Here you can learn about specific topics in wireless security and new developments in the field of wireless LANs
Airport wireless network scan

Wired Equivalent Privacy (WEP)

Wired Equivalent Privacy (WEP) is an encryption algorithm used to protect 802.11 networks. At its core WEP uses the RC4 encryption algorithm and has provisions for a 40 bit and a 104 bit key. The RC4 algorithm is a two step process consisting of the Key Scheduling Algorithm (KSA) and the Pseudo Random Number Generator (PRGA). More about RC4 can be found here. A sample encryption/decryption exchange between an Wireless Station and Access Point is depicted below.

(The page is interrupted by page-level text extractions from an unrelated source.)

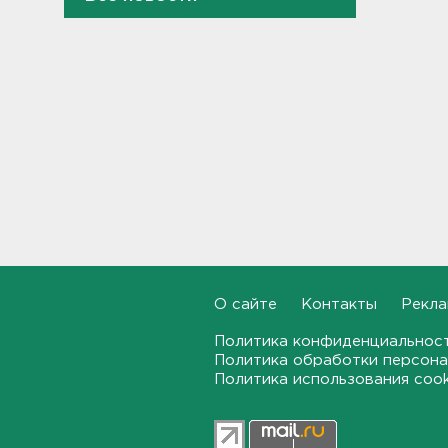
Как правильно гасить ипотеку
в Петербурге. Срок и
переплату можно сократить в
разы
22:24, 05.08.2026
Ступень ракеты Falcon
9 врезалась в Луну
21:58, 05.08.2026
Где и когда в Выборге ждать
отключения горячей воды
21:45, 05.08.2026
О сайте
Контакты
Рекла
Политика конфиденциальнос
Показываем канал и лодку,
что наехала на детей на
Политика обработки персона
матрасе - фото и видео
Политика использования coo
21:14, 05.08.2026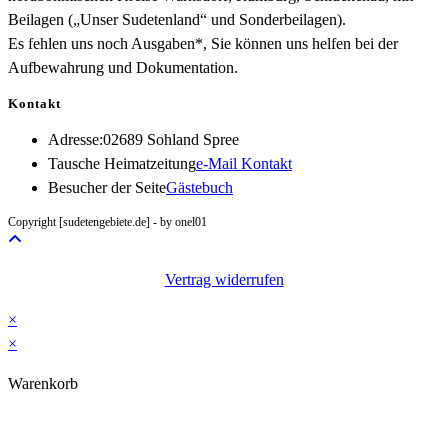
Beilagen („Unser Sudetenland“ und Sonderbeilagen).
Es fehlen uns noch Ausgaben*, Sie können uns helfen bei der
Aufbewahrung und Dokumentation.
Kontakt
Adresse:
02689 Sohland Spree
Opens
Tausche Heimatzeitung
e-Mail Kontakt
in
Besucher der Seite
Gästebuch
your
Copyright [sudetengebiete.de] - by onel01
application
Vertrag widerrufen
×
×
Warenkorb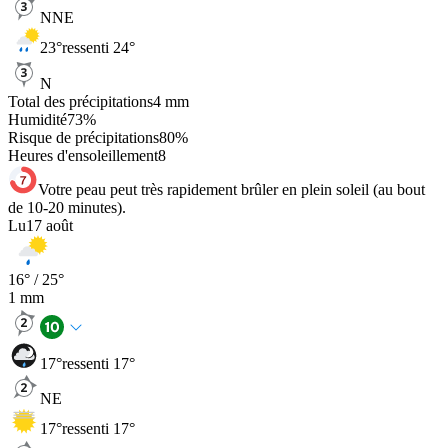
NNE
23
°
ressenti 24°
N
Total des précipitations
4
mm
Humidité
73
%
Risque de précipitations
80
%
Heures d'ensoleillement
8
Votre peau peut très rapidement brûler en plein soleil (au bout
de 10-20 minutes).
Lu
17 août
16
° /
25
°
1
mm
17
°
ressenti 17°
NE
17
°
ressenti 17°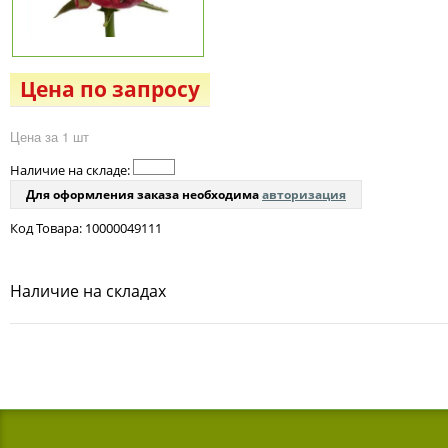
Цена по запросу
Цена за 1 шт
Наличие на складе:
Для оформления заказа необходима
авторизация
Код Товара: 10000049111
Наличие на складах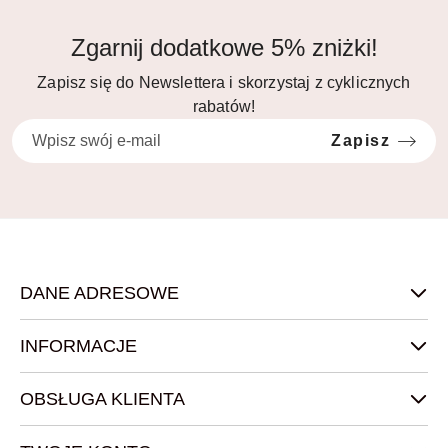
Zgarnij dodatkowe 5% zniżki!
Zapisz się do Newslettera i skorzystaj z cyklicznych
rabatów!
Zapisz
DANE ADRESOWE
INFORMACJE
OBSŁUGA KLIENTA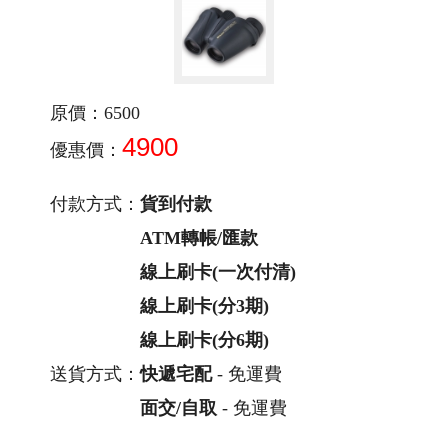
原價：6500
4900
優惠價：
付款方式：
貨到付款
ATM轉帳/匯款
線上刷卡(一次付清)
線上刷卡(分3期)
線上刷卡(分6期)
送貨方式：
快遞宅配
- 免運費
面交/自取
- 免運費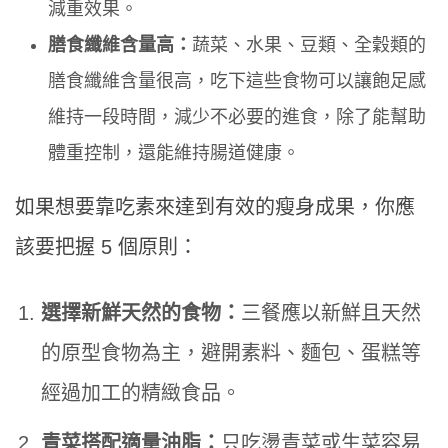
減重效果。
膳食纖維含量高：
蔬菜、水果、豆類、全穀類的
膳食纖維含量很高，吃下這些食物可以讓飽足感
維持一段時間，減少不必要的進食，除了能幫助
體重控制，還能維持腸道健康。
如果想要靠吃素來達到有效的瘦身成果，你應
該要把握 5 個原則：
選擇新鮮天然的食物：
三餐應以新鮮且天然
的原型食物為主，避開素料、麵包、蛋糕等
經過加工的精緻食品。
青菜搭配適量油脂：
只吃燙青菜或生菜容易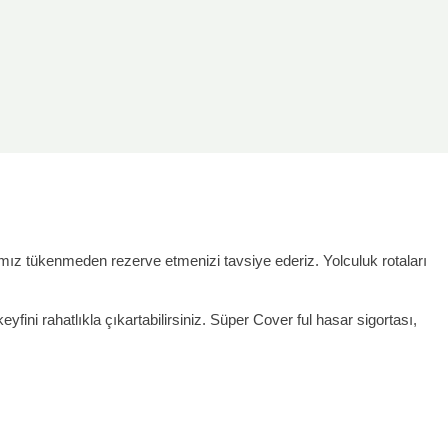
rımız tükenmeden rezerve etmenizi tavsiye ederiz. Yolculuk rotaları
yfini rahatlıkla çıkartabilirsiniz. Süper Cover ful hasar sigortası,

Encryption/Decryption using WEP
Figure 1: Encryption/Decryption using WEP

Unfortunately, since its proposal various cryptographic problems have been unearthed in WEP which have proved it to be useless. The most notable of these flaws were the FMS, KoreK and the PTW Attack. The central idea behind WEP cracking is to use a special class of encrypted packets called “Weak IV” packets to break the key.

Aircrack-ng screenshot
Figure 2: Aircrack-ng screenshot

Very soon, programmers and hackers put together proof of concept tools such as Aircrack-NG to break the WEP key using network traces.  A screen shot of Aircrack-NG is shown in Figure 2.

Currently breaking WEP has become child’s play and even a 104 bit key can be broken in less than 5 minutes flat. Due to all these problems, the IEEE has recommended both manufacturers and users to move away from WEP and adopt WPA/WPA2 which provides a stronger and currently unbreakable encryption.

Alarmingly, even though these recommendations have been made for quite some time, a majority of organizations and users still continue to use WEP and are living under a false sense of security.